Stored data
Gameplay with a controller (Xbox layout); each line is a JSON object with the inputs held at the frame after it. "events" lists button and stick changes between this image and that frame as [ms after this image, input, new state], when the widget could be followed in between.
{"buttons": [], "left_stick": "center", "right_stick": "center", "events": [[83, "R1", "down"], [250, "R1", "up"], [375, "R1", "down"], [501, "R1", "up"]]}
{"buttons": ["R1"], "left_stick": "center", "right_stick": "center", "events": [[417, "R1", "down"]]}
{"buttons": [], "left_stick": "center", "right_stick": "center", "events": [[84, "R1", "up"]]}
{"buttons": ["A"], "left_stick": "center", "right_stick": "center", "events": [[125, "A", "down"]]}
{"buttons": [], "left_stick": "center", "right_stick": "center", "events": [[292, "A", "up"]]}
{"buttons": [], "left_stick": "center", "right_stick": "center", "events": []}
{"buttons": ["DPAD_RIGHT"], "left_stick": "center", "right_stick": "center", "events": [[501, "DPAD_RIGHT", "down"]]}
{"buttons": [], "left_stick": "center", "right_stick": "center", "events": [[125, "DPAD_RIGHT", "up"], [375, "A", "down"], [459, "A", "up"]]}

*Task to carry out:* For the data shown above, give the number of lines where the word "buttons" appears, and nothing else.

*Task solution:* 8